Supplied material START

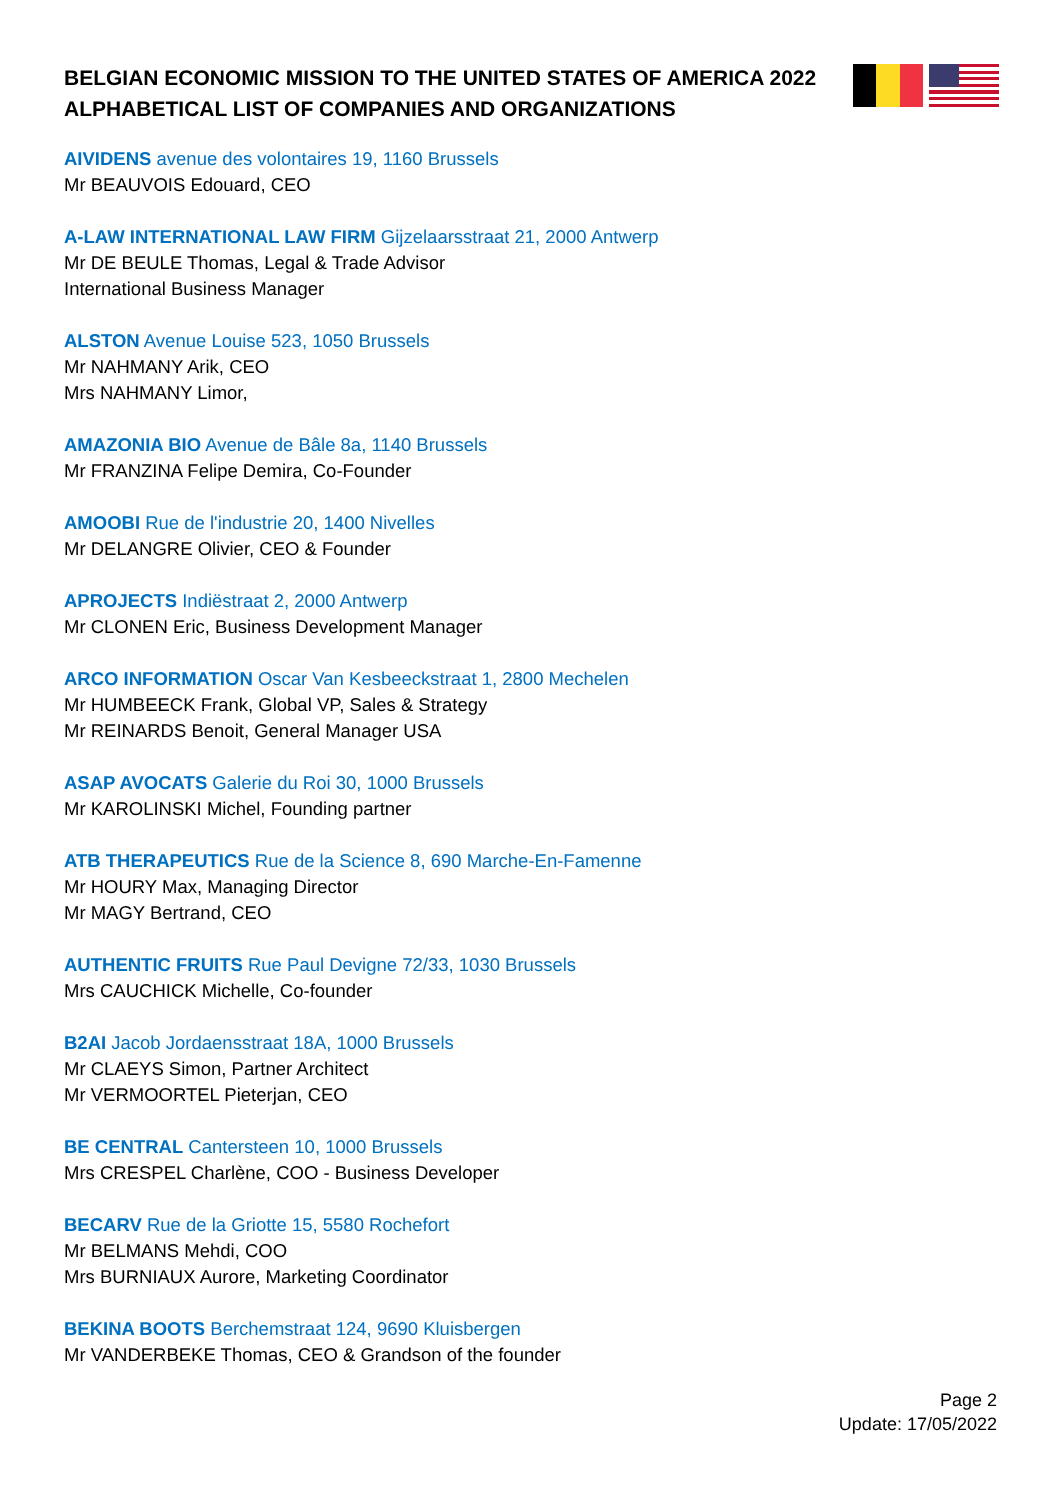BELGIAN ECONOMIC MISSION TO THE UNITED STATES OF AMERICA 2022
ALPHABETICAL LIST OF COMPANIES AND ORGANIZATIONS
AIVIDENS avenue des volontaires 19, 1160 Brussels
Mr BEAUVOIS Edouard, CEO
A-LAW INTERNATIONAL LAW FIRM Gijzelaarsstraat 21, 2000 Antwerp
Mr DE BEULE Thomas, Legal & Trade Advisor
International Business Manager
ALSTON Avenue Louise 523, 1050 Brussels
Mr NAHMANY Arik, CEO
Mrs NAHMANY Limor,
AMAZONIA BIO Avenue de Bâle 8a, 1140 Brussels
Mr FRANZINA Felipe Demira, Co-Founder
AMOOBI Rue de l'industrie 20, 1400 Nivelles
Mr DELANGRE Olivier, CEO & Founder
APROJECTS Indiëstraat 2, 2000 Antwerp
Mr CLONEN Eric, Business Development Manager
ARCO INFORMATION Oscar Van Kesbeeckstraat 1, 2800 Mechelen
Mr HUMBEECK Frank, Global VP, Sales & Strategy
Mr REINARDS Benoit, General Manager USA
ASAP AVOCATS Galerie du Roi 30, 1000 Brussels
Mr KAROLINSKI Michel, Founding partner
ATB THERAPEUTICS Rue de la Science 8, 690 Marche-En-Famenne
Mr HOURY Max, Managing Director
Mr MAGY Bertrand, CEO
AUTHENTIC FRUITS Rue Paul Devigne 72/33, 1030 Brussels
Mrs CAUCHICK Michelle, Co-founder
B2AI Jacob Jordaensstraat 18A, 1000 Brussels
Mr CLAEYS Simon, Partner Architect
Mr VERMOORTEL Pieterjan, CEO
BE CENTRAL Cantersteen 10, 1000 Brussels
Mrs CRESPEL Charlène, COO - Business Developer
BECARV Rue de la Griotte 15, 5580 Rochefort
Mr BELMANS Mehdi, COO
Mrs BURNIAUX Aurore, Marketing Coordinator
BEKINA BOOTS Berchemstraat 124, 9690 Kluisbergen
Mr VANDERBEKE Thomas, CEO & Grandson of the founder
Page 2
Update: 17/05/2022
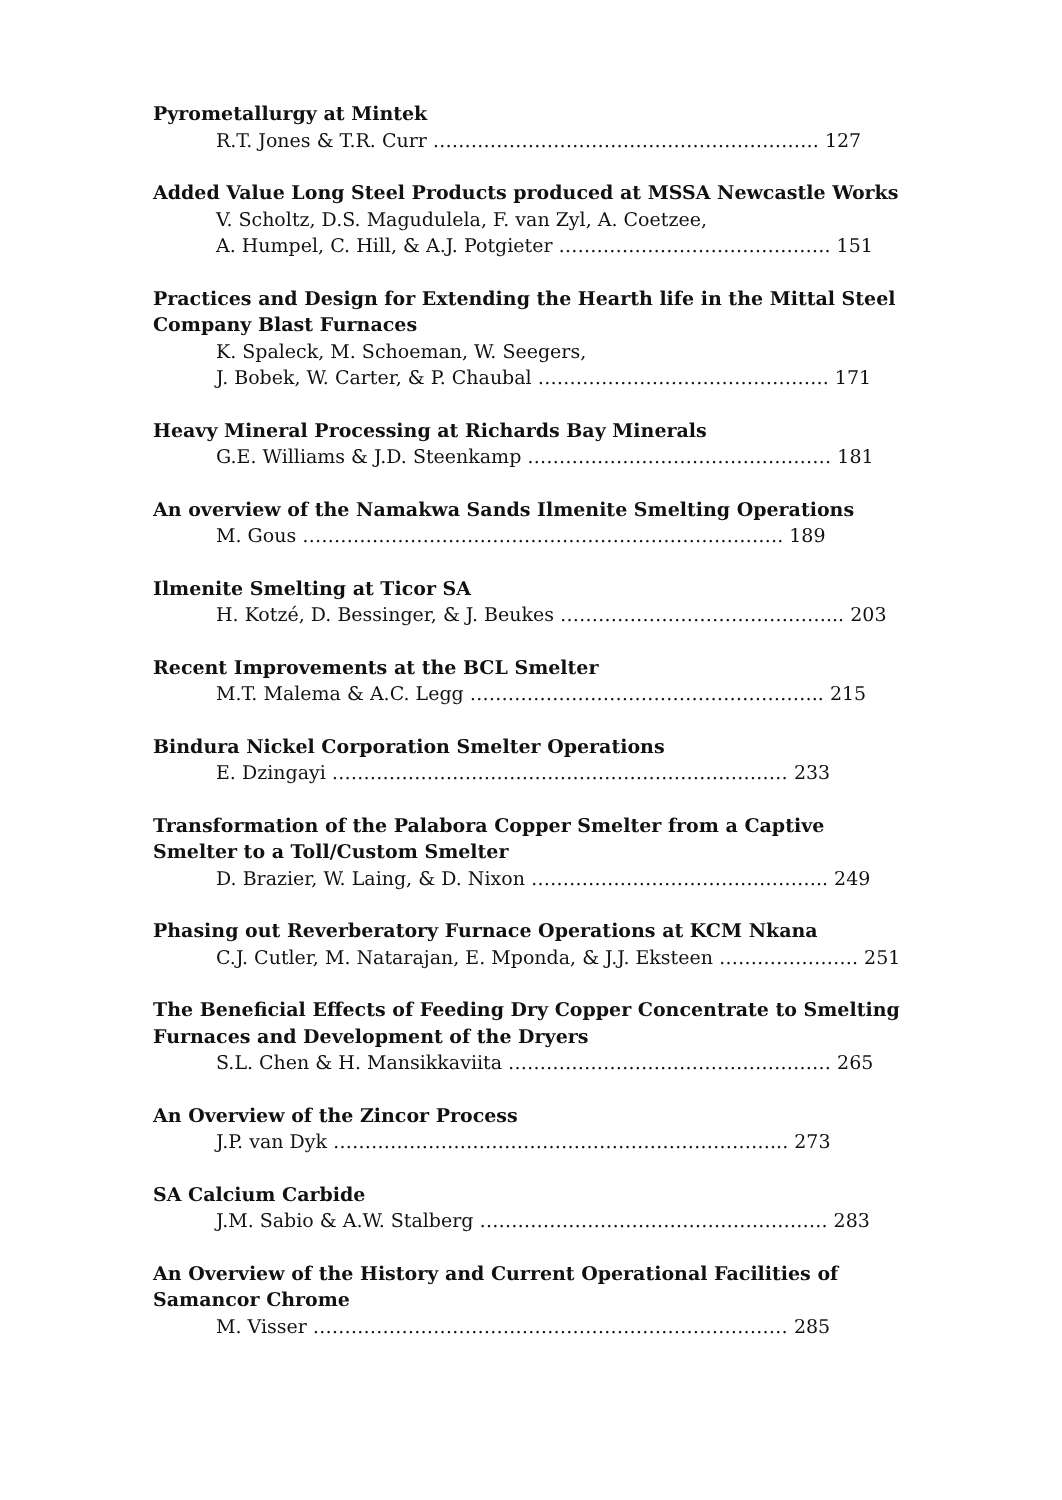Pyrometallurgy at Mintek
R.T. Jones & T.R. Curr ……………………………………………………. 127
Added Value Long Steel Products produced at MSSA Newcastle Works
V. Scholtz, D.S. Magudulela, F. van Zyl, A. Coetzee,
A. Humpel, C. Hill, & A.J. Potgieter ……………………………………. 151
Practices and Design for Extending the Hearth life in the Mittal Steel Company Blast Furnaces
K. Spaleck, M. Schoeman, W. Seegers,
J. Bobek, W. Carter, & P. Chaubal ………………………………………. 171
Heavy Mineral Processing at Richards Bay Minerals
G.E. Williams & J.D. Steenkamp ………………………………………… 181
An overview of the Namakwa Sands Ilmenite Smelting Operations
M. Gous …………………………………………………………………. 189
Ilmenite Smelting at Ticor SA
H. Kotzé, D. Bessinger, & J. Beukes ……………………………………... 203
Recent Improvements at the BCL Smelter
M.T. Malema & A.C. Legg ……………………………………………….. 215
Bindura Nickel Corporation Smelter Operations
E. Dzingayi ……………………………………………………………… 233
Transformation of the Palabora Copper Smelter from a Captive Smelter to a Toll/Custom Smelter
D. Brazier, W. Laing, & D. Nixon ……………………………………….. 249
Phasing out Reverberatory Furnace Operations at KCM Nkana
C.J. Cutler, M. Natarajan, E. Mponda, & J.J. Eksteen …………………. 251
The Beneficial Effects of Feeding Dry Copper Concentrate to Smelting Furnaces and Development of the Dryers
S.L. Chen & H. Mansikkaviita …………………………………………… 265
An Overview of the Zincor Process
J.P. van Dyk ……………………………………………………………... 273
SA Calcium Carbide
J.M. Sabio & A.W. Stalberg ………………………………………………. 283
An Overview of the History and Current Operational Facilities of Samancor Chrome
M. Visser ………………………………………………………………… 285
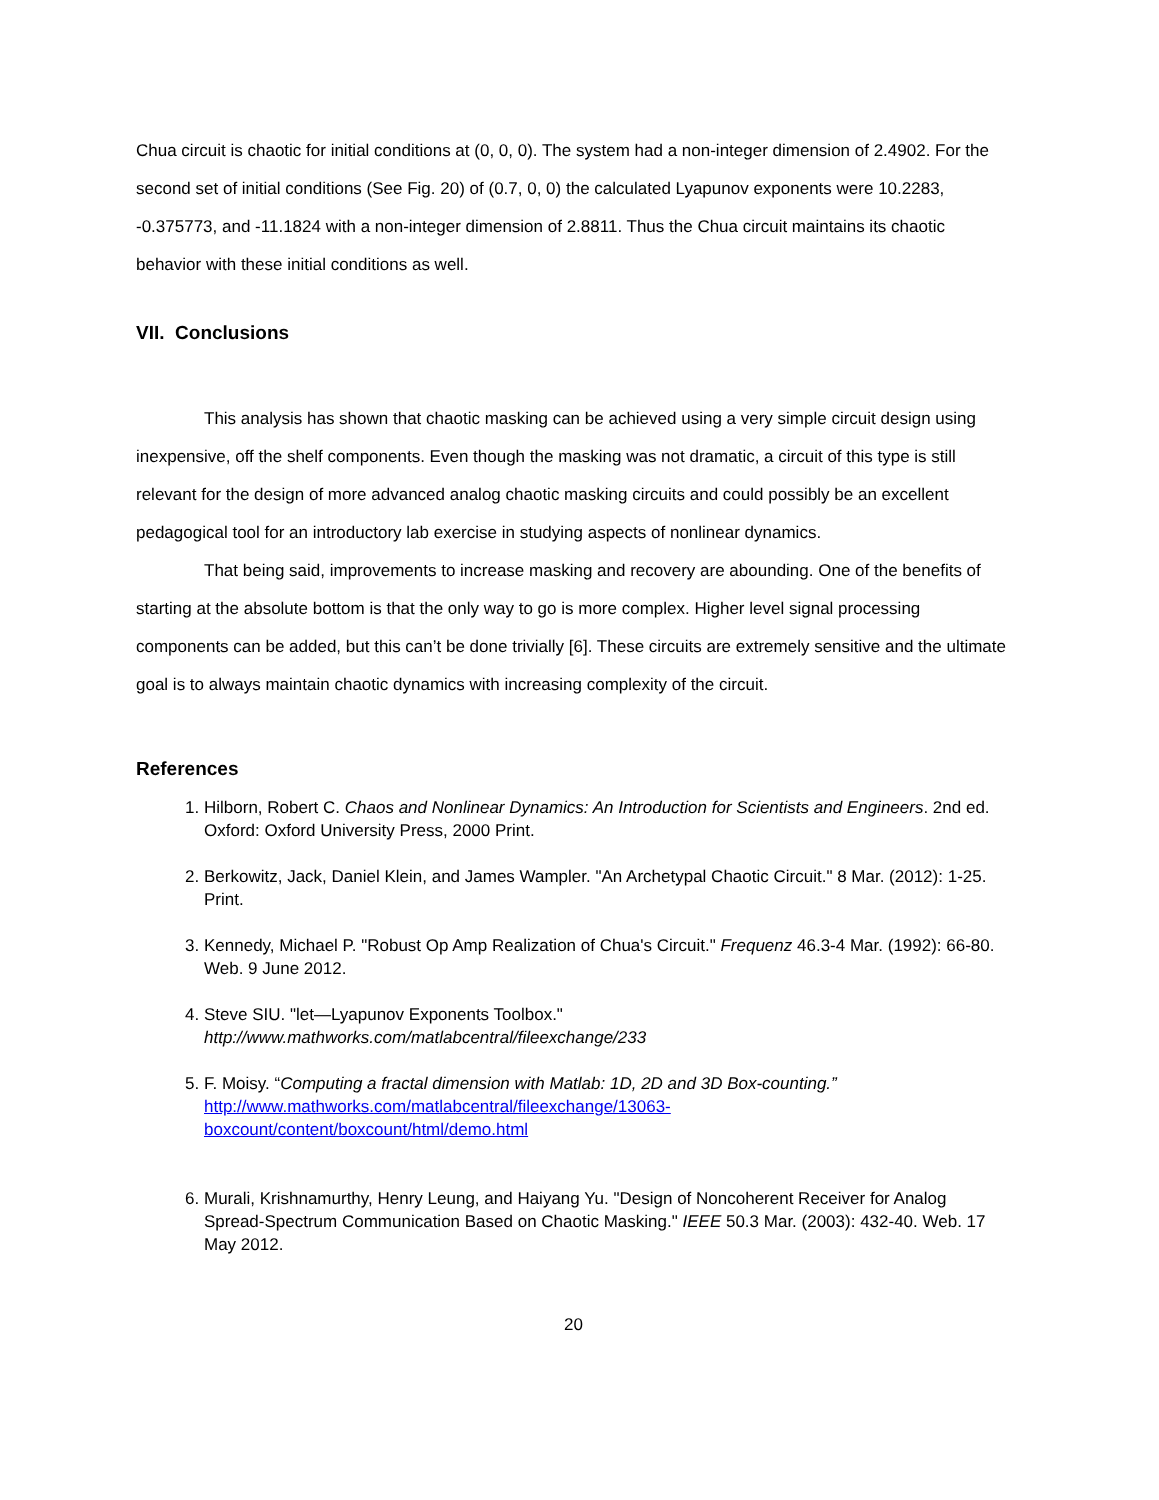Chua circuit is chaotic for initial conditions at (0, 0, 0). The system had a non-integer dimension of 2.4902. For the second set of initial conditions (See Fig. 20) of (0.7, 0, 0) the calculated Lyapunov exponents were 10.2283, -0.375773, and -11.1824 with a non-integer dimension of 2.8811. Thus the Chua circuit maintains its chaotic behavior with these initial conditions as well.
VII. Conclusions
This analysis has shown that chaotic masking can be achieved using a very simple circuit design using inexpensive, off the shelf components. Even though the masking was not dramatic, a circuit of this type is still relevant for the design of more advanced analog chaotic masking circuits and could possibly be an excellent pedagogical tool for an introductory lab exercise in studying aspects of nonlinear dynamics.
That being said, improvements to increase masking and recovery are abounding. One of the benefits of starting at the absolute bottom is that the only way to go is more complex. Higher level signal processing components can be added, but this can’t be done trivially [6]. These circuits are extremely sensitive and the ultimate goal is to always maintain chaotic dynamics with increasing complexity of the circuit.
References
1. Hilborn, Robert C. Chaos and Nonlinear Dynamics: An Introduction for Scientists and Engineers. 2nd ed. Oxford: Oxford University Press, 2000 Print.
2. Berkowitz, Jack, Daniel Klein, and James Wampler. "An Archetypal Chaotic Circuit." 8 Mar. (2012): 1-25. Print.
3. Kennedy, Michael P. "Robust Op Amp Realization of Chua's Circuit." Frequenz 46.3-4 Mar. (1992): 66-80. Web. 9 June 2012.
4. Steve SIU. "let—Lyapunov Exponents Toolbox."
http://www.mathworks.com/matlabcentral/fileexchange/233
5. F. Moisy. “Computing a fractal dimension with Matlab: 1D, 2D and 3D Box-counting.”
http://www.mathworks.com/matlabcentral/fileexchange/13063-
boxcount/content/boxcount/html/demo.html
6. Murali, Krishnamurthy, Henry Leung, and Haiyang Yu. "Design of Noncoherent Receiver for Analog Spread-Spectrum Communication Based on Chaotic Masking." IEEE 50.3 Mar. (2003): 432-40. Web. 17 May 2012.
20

Supplied material END

**What needs to be done**: Give back, exactly and without pictures, the stretch of the records above from the line containing "J.P. van Dyk ……………………………………………………………... 273" through the line containing "boxcount/content/boxcount/html/demo.html", with both end lines included.

**Answer section**:
J.P. van Dyk ……………………………………………………………... 273
SA Calcium Carbide
J.M. Sabio & A.W. Stalberg ………………………………………………. 283
An Overview of the History and Current Operational Facilities of Samancor Chrome
M. Visser ………………………………………………………………… 285
Chua circuit is chaotic for initial conditions at (0, 0, 0). The system had a non-integer dimension of 2.4902. For the second set of initial conditions (See Fig. 20) of (0.7, 0, 0) the calculated Lyapunov exponents were 10.2283, -0.375773, and -11.1824 with a non-integer dimension of 2.8811. Thus the Chua circuit maintains its chaotic behavior with these initial conditions as well.
VII. Conclusions
This analysis has shown that chaotic masking can be achieved using a very simple circuit design using inexpensive, off the shelf components. Even though the masking was not dramatic, a circuit of this type is still relevant for the design of more advanced analog chaotic masking circuits and could possibly be an excellent pedagogical tool for an introductory lab exercise in studying aspects of nonlinear dynamics.
That being said, improvements to increase masking and recovery are abounding. One of the benefits of starting at the absolute bottom is that the only way to go is more complex. Higher level signal processing components can be added, but this can’t be done trivially [6]. These circuits are extremely sensitive and the ultimate goal is to always maintain chaotic dynamics with increasing complexity of the circuit.
References
1. Hilborn, Robert C. Chaos and Nonlinear Dynamics: An Introduction for Scientists and Engineers. 2nd ed. Oxford: Oxford University Press, 2000 Print.
2. Berkowitz, Jack, Daniel Klein, and James Wampler. "An Archetypal Chaotic Circuit." 8 Mar. (2012): 1-25. Print.
3. Kennedy, Michael P. "Robust Op Amp Realization of Chua's Circuit." Frequenz 46.3-4 Mar. (1992): 66-80. Web. 9 June 2012.
4. Steve SIU. "let—Lyapunov Exponents Toolbox."
http://www.mathworks.com/matlabcentral/fileexchange/233
5. F. Moisy. “Computing a fractal dimension with Matlab: 1D, 2D and 3D Box-counting.”
http://www.mathworks.com/matlabcentral/fileexchange/13063-
boxcount/content/boxcount/html/demo.html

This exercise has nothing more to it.